Vale ainda descobrir seu cronotipo. Há três tipos: matutinos, vespertinos e intermediários. Os matutinos acordam e dormem cedo – têm hábitos madrugadores. Já os vespertinos acordam e dormem tarde – são notívagos assumidos. E há, ainda, os intermediários, também conhecidos como mistos ou indiferentes. São aqueles que conseguem se ajustar às mudanças de horário com mais facilidade. Há testes que ajudam você a descobrir onde se encaixa, como esse aqui.
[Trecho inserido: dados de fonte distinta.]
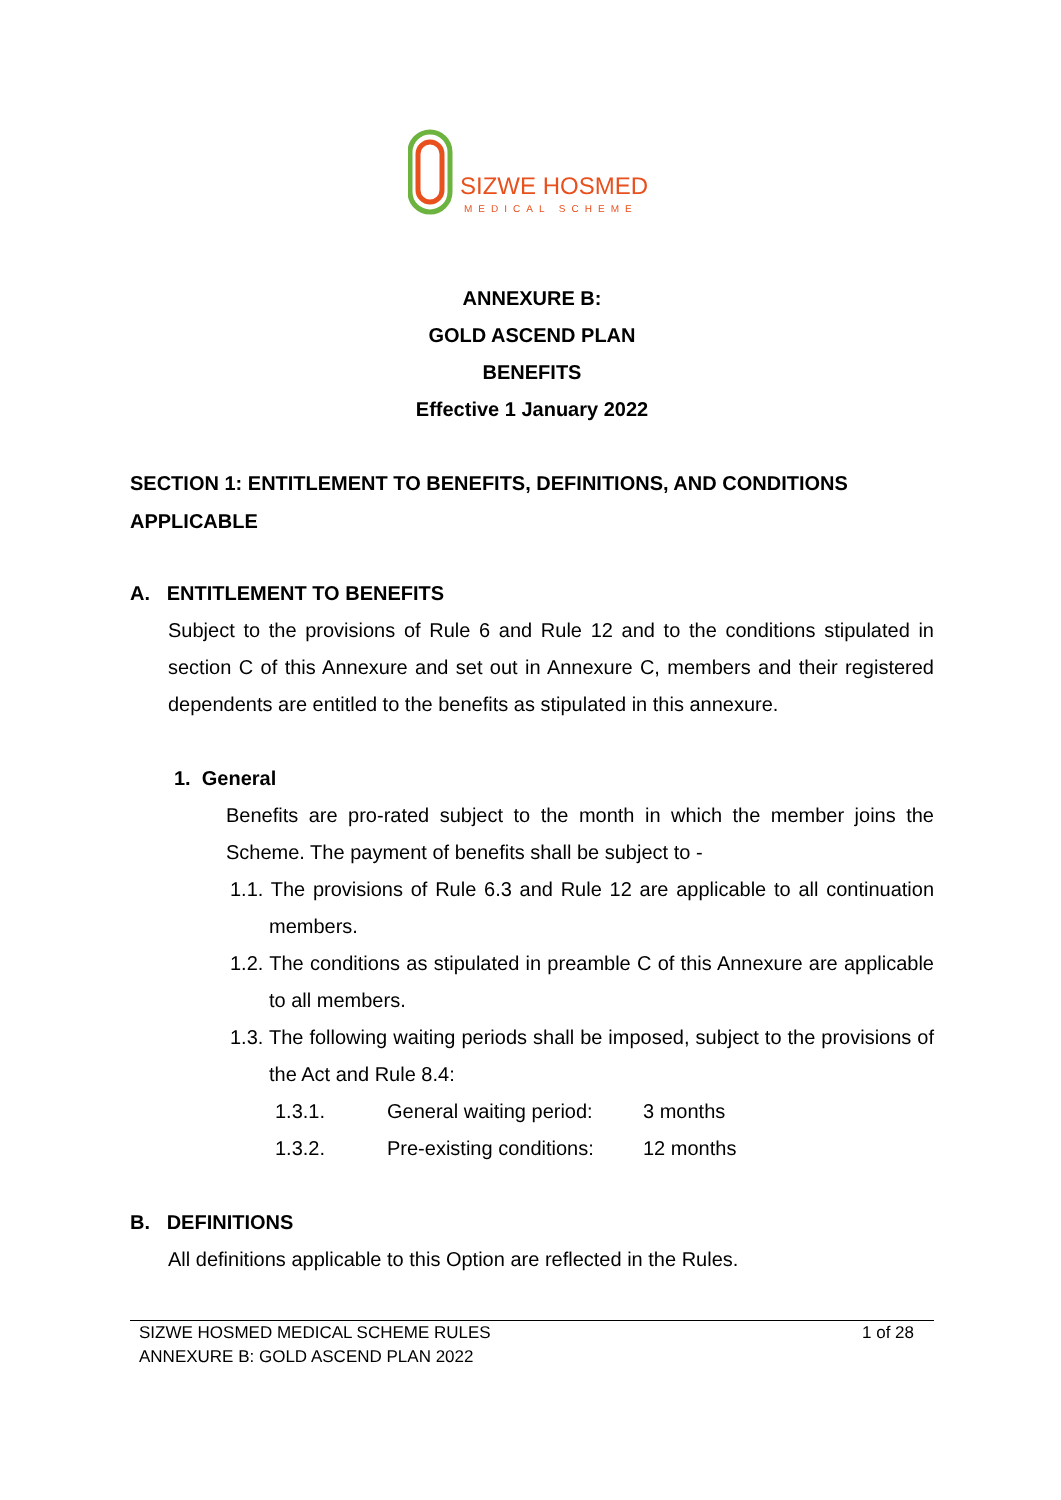SIZWE HOSMED
MEDICAL SCHEME
ANNEXURE B:
GOLD ASCEND PLAN
BENEFITS
Effective 1 January 2022
SECTION 1: ENTITLEMENT TO BENEFITS, DEFINITIONS, AND CONDITIONS APPLICABLE
A. ENTITLEMENT TO BENEFITS
Subject to the provisions of Rule 6 and Rule 12 and to the conditions stipulated in section C of this Annexure and set out in Annexure C, members and their registered dependents are entitled to the benefits as stipulated in this annexure.
1. General
Benefits are pro-rated subject to the month in which the member joins the Scheme. The payment of benefits shall be subject to -
1.1. The provisions of Rule 6.3 and Rule 12 are applicable to all continuation members.
1.2. The conditions as stipulated in preamble C of this Annexure are applicable to all members.
1.3. The following waiting periods shall be imposed, subject to the provisions of the Act and Rule 8.4:
1.3.1. General waiting period: 3 months
1.3.2. Pre-existing conditions: 12 months
B. DEFINITIONS
All definitions applicable to this Option are reflected in the Rules.
SIZWE HOSMED MEDICAL SCHEME RULES
ANNEXURE B: GOLD ASCEND PLAN 2022
1 of 28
Um médico também pode ajudar nessa missão.
Não há nada pior do que matricular um estudante vespertino no turno da manhã ou escalar um trabalhador matutino para dar expediente à noite. “Na maioria das vezes, os matutinos nem precisam de despertador para levantar”, explica Dalva Poyares. “Já os vespertinos sofrem quando têm de acordar cedo”.
Uma boa noite de sono começa com o dia ainda claro. Ter uma alimentação saudável e praticar exercícios físicos são aliados de quem sonha dormir com os anjos. Para quem tem o hábito de dormir tarde e acordar cedo, Edilson Zancanella, da ABMS, propõe um desafio: deitar uma hora antes do habitual. “Quer saber como será sua rotina no dia seguinte? Você terá uma surpresa!”, garante. E aí, já tem programa para hoje à noite?